The consequence has been not only the incessant destruction of earth and its plethora of life forms, but the murder of the human soul itself. Benjamin Franklin said it best after returning from living with the Iroquois: “No European who has tasted Savage life can afterwards bear to live in our societies.”

Any person who wants to “maintain a positive attitude” in this culture-the culture of civilization that is killing the planet-killing people and things that we all love-that person is not only irrational and deeply afflicted with denial, but he is exactly like a member of an abusive family system in which physical and sexual assault are occurring in the home on a daily basis, but that family member insists on “thinking good thoughts” and resents anyone and everyone who says what is so about the abusive system.

So let’s admit two things: 1) Humans are fundamentally animals. Yes, we are more than animals, but civilization with its contempt for the feral has inculcated us to own the “more than” and disown everything else. 2) The culture of civilization is inherently abusive, and it is abusive precisely because it has disowned the animal within the human. Indeed animals kill other animals for survival, but they do not conquer, rape, pillage, plunder, enslave, pollute, slash, burn, and poison their habitat-unlike those “more-than-animal” beings who seem incapable of not doing all of the above. Conversely, the “more-than-human” creatures respect their surroundings because they instinctively sense that their survival depends on doing so.

. . .

[A] British study at the University of St. Andrews confirmed that elephants keep track of up to 30 absent relatives by sniffing out their scent and building up a mental map of where they are, research suggests. Herd members use their good memory and keen sense of smell to stay in touch as they travel in large groups, according to a study of wild elephants in Kenya. Dr. Richard Byrne of St Andrews noted that elephants have two advantages over humans - their excellent sense of smell and, if their popular reputation is anything to go by, a good memory.

One may argue that an elephant could [not] design a computer, but I ask: What is more consequential, the ability to design a computer or the ability to protect, sustain, and nurture the planet on which one resides? Of what value is the computer if none of us is here to use it?

Civilization, which has never ceased soiling its nest since its inception, has also never understood its proper place on the earth: that of a guest, a neighbor, a fellow-member of the community of life. As a result, everything civilization has devised and which is “unsustainable, immoral, and stupid”, as Jensen names it, is now in the process of collapsing. I ask for an honest answer here: How can anyone tell me with a straight face (or a righteous attitude) that that reality is “negative”? Would the seagull on a Southern California beach with her feet entangled and bleeding in plastic netting left behind by “more-than-animal” life forms tell me that the collapse of what created her plight is “negative”? Would thousands of dead spruce trees in Colorado ravaged by beetles as a direct result of climate change tell me that collapse is a bad idea? Would the plankton and bleached coral at the bottom of the sea which are fading and dying with breathtaking rapidity as a result of global warming, tell me to keep a positive attitude and do everything in my power to stop the collapse of civilization? I think not.

----

WRITTEN INSTRUCTION> In the passage about civilization, how many absent relatives can elephants keep track of, according to the University of St. Andrews study?

(Extracted records)
----

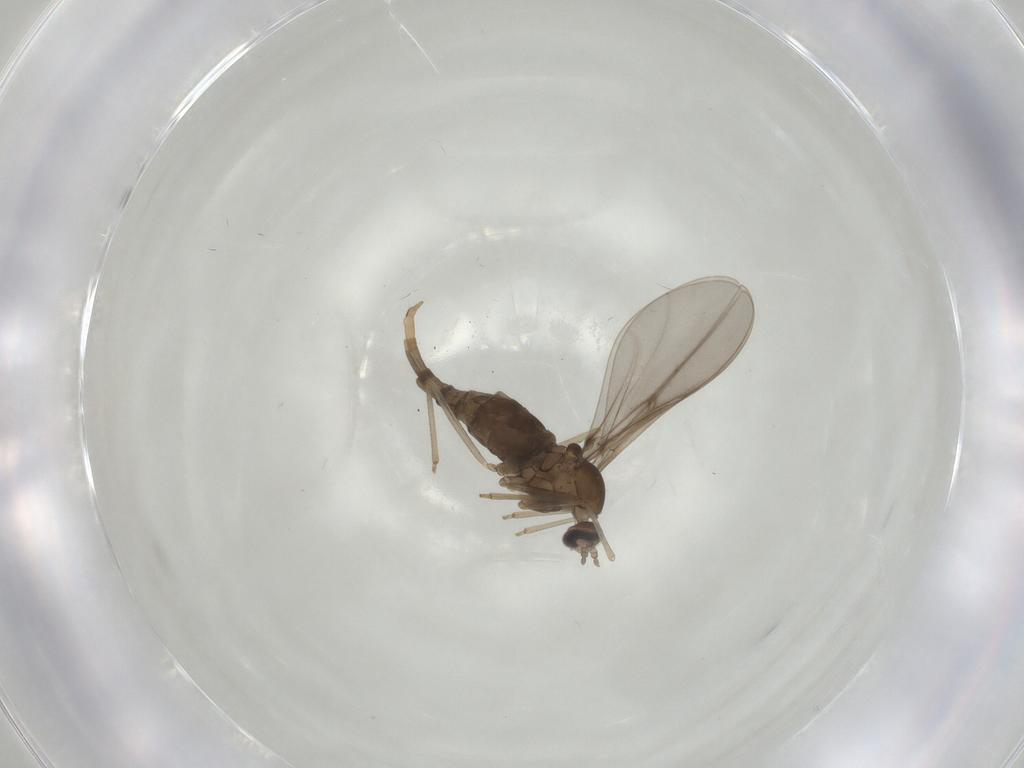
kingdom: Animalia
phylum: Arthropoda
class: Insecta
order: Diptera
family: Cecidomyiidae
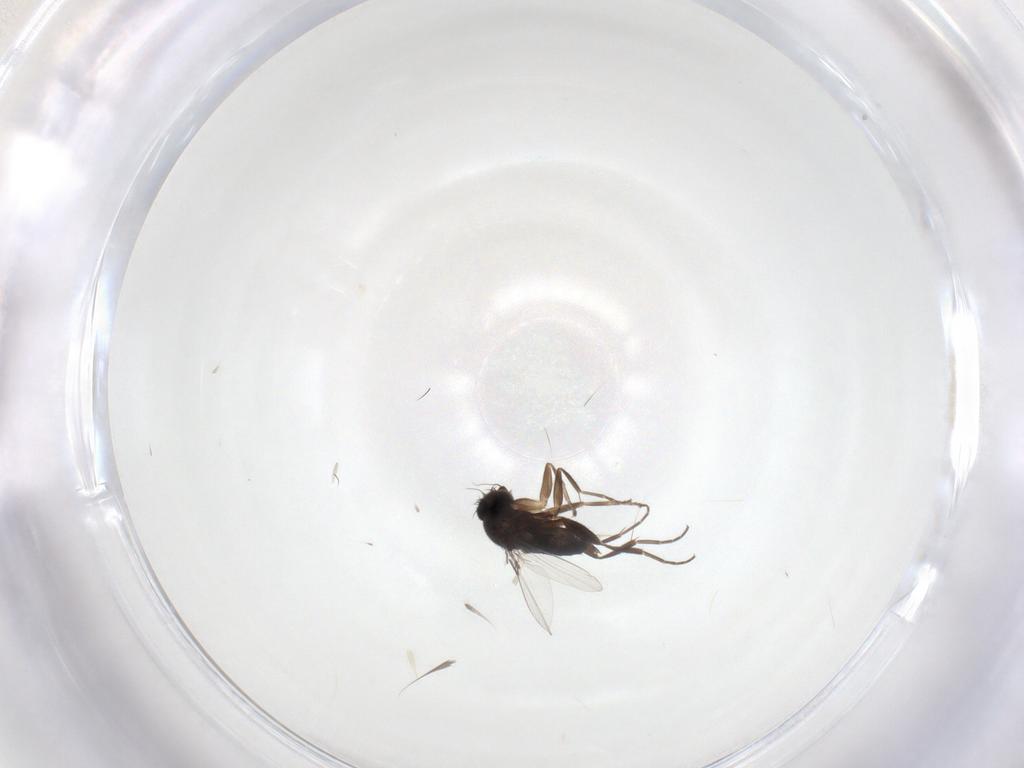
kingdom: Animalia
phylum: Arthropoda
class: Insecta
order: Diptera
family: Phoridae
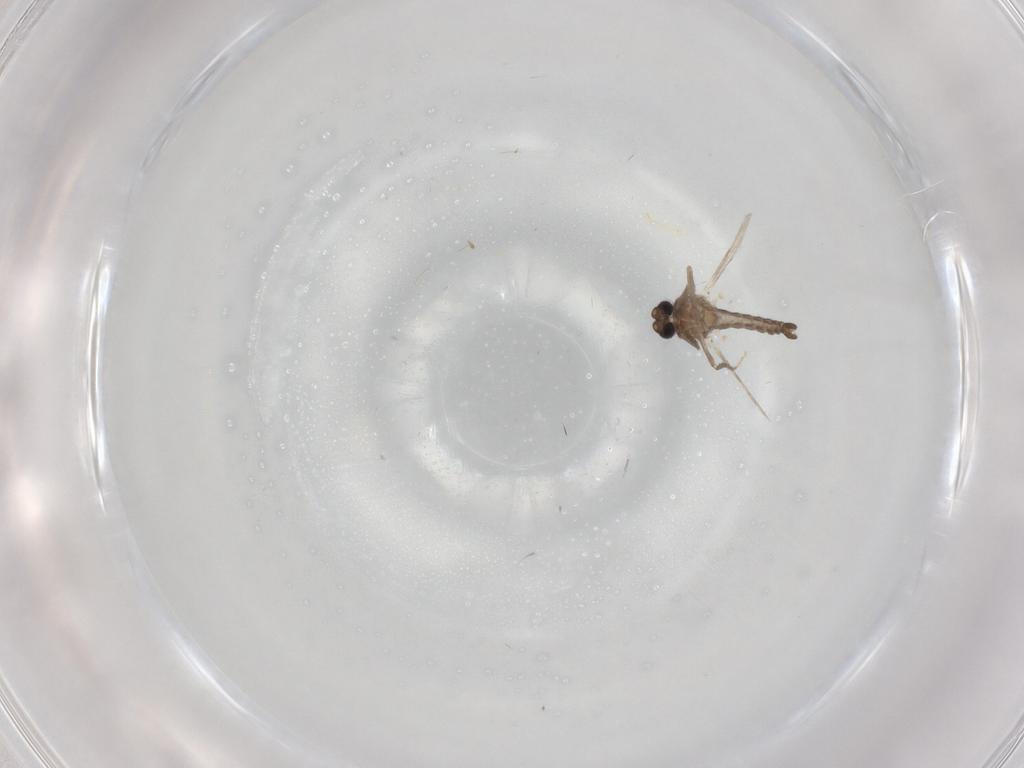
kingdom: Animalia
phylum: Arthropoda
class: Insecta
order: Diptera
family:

----

WRITTEN ANSWER> Up to 30.